So why would Tingstad risk paralysis, even the temporary kind, to play one more year of college football? "It was my senior year, my last year to play," he says. "The opportunity wasn't going to be around again. I love football."
Having decided to play, Tingstad was welcomed back into the Sun Devil fold. Because he had strained a muscle in his lower back (completely unrelated to his spinal condition) lifting weights during the summer, Tingstad did not tackle another player until practice the week before Arizona State's first game of the season, against Kansas State. Tingstad has always tackled with perfect form—his forehead on the ballcarrier's numbers—and one concern was that he would alter his tackling style to protect his neck, unintentionally endangering it even more. "I have to admit I was worried about my neck," Tingstad says. "I thought, I can't be hesitant. But I was thinking, What if...?"
Tingstad made six tackles against Kansas State with no ill effects. The next week, the Sun Devils played San Jose State in Tempe.
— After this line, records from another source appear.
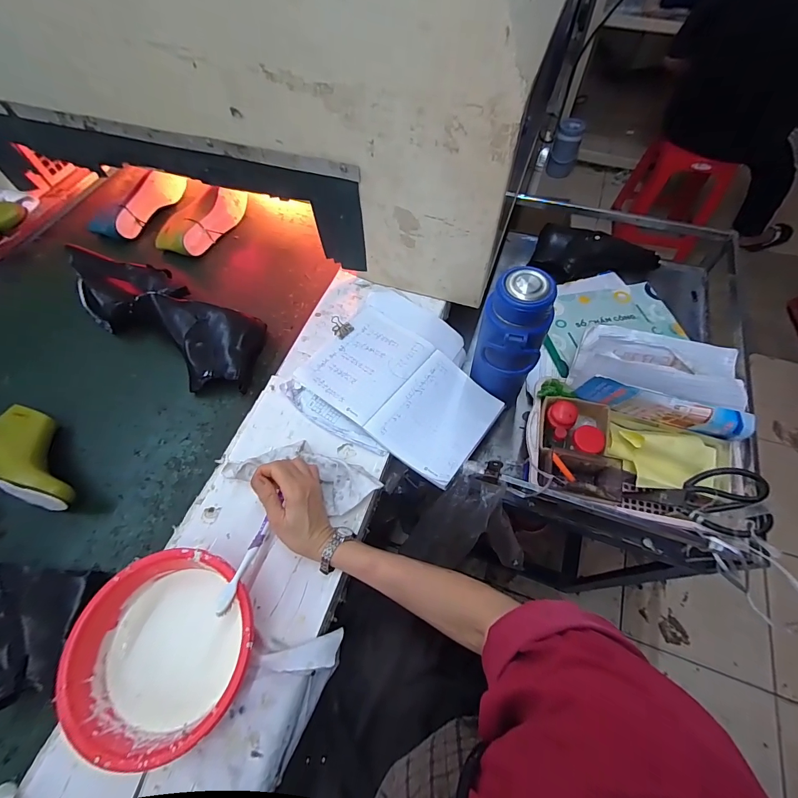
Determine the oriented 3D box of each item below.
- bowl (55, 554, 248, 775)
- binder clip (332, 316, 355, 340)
[{"bbox_3d":[-0.255,0.276,0.426,0.190,0.066,0.187,0,62,2],"label":"bowl"},{"bbox_3d":[-0.104,-0.130,0.674,0.040,0.019,0.034,37,69,19],"label":"binder clip"}]

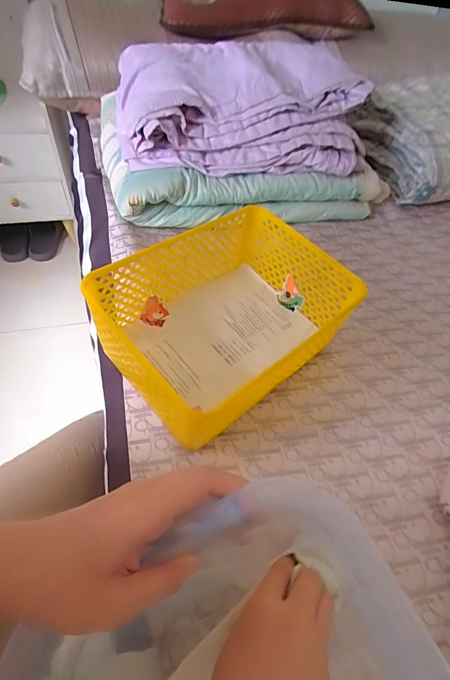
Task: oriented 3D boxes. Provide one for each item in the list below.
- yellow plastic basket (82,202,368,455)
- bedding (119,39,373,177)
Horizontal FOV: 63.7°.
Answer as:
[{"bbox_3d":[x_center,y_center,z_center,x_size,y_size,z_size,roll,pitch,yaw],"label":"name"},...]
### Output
[{"bbox_3d":[0.005,-0.027,0.453,0.274,0.120,0.215,-36,64,-27],"label":"yellow plastic basket"},{"bbox_3d":[0.016,-0.426,0.646,0.414,0.111,0.308,-2,56,-8],"label":"bedding"}]

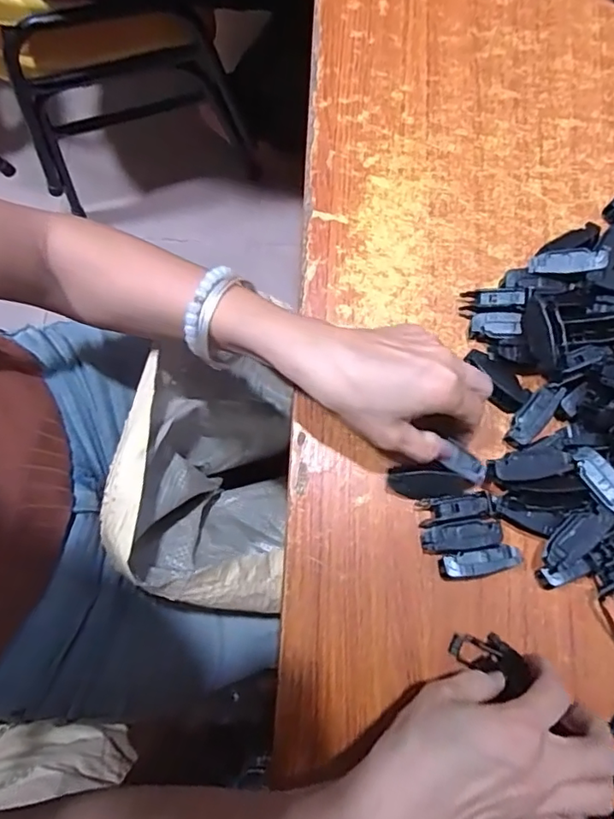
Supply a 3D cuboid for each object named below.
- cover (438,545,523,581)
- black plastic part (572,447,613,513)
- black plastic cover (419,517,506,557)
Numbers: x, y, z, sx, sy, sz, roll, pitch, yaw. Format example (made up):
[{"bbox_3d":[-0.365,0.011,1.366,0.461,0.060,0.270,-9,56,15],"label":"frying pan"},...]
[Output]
[{"bbox_3d":[0.109,0.097,0.346,0.052,0.018,0.016,-12,80,-1],"label":"cover"},{"bbox_3d":[0.182,0.045,0.330,0.018,0.005,0.047,-28,80,-4],"label":"black plastic part"},{"bbox_3d":[0.099,0.081,0.349,0.050,0.010,0.022,-8,79,12],"label":"black plastic cover"}]

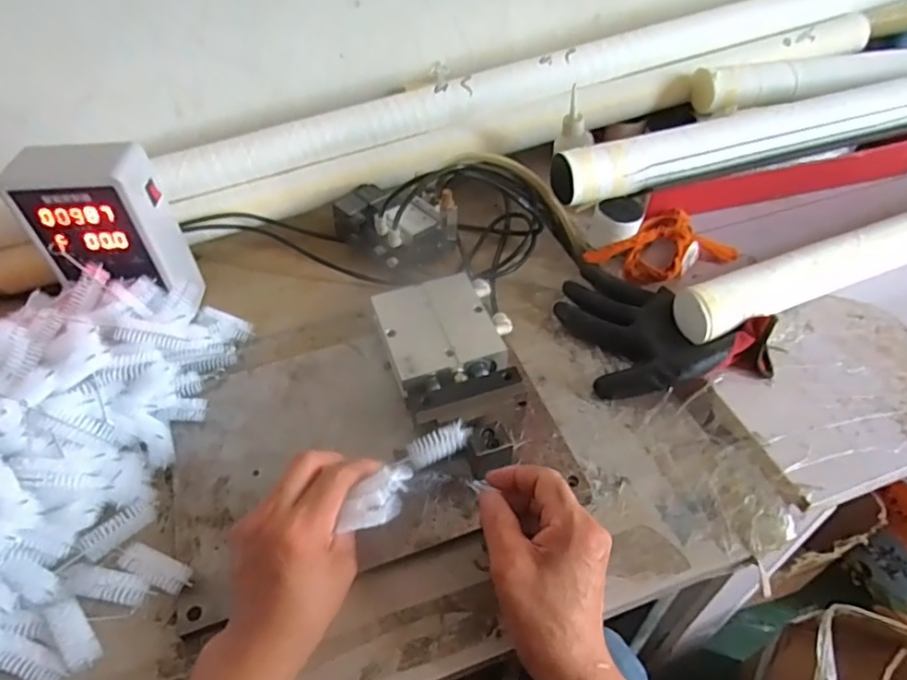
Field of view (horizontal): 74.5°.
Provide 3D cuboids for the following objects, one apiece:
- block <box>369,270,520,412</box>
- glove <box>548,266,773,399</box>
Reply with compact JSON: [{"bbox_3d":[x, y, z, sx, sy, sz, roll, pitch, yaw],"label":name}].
[{"bbox_3d":[-0.003,0.003,0.543,0.118,0.040,0.137,-15,49,-11],"label":"block"},{"bbox_3d":[0.186,-0.001,0.548,0.193,0.047,0.129,15,50,15],"label":"glove"}]

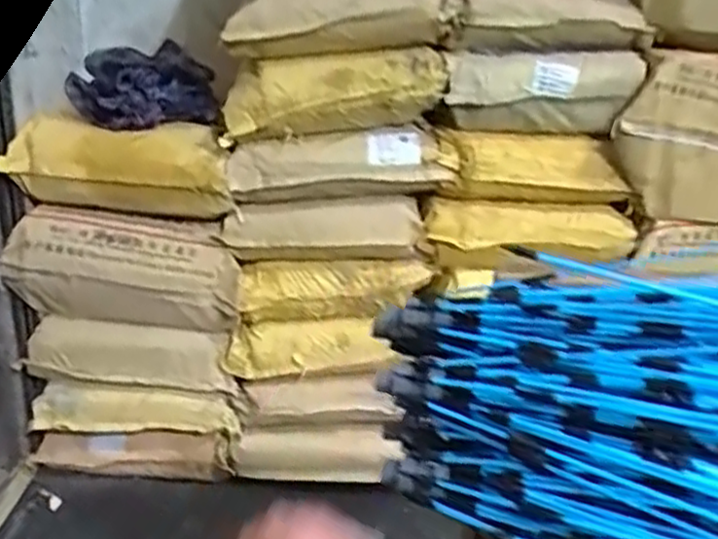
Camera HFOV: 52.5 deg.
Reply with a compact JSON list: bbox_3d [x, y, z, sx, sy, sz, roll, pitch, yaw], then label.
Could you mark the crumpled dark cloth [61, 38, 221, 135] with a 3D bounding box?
[{"bbox_3d":[-0.426,-0.366,1.458,0.293,0.138,0.153,-6,23,-22],"label":"crumpled dark cloth"}]

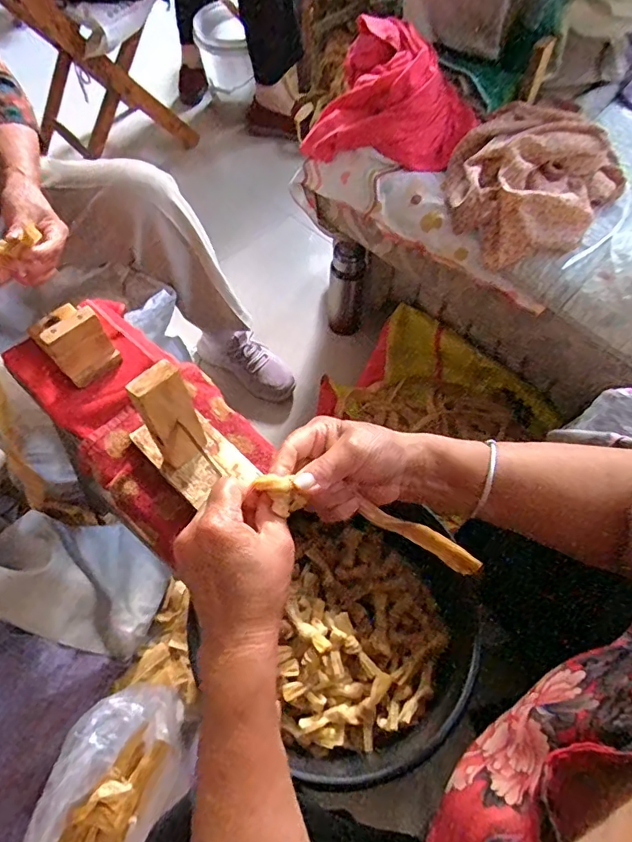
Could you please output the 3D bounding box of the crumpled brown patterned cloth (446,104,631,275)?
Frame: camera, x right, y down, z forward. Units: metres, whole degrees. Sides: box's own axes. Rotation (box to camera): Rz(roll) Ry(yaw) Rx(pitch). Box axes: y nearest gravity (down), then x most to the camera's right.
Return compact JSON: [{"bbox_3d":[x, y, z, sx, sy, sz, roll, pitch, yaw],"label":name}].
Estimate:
[{"bbox_3d":[0.301,-0.349,0.717,0.220,0.115,0.231,37,68,18],"label":"crumpled brown patterned cloth"}]

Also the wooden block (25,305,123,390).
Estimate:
[{"bbox_3d":[-0.260,-0.084,0.549,0.063,0.086,0.031,-41,69,-19],"label":"wooden block"}]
With 10 minutes to go in the game, Ralph Martini, the Spartans' quarterback, rolled around right end. Tingstad came up to make the tackle but bounced off as Martini ran in for a touchdown. The collision left Tingstad lying unconscious on the three-yard line. As trainer Edinger ran onto the field, he looked for the ambulance in the end zone. For a moment he thought that everyone's worst fear had been realized. But after about 10 seconds, Tingstad came around. It turned out to be a minor concussion, and Tingstad went back in for the next series, finishing the game with 14 tackles.
Tingstad excelled through the next six games, leading the Sun Devils with 90 tackles. In the fifth game, against UCLA, he broke the school record for solo tackles in a career (207). But whenever Tingstad was slow to get up after making a hit, Sun Devil fans would fall quiet. They knew his history. A headline in The Arizona Daily Star before the opening game proclaimed: TINGSTAD RISKS HIS NECK FOR ASU.
The Washington game was the ninth of the season, and most of the principals from Tingstad's summer of indecision were on hand: Harris was in the stands, as were Ed and Darlene Tingstad. Marmie, Edinger and Lee were on the sidelines. When Harris saw Mark lying motionless on the field after Conklin's run, he thought, "This is not the way they write these things. This is not the way this is supposed to happen."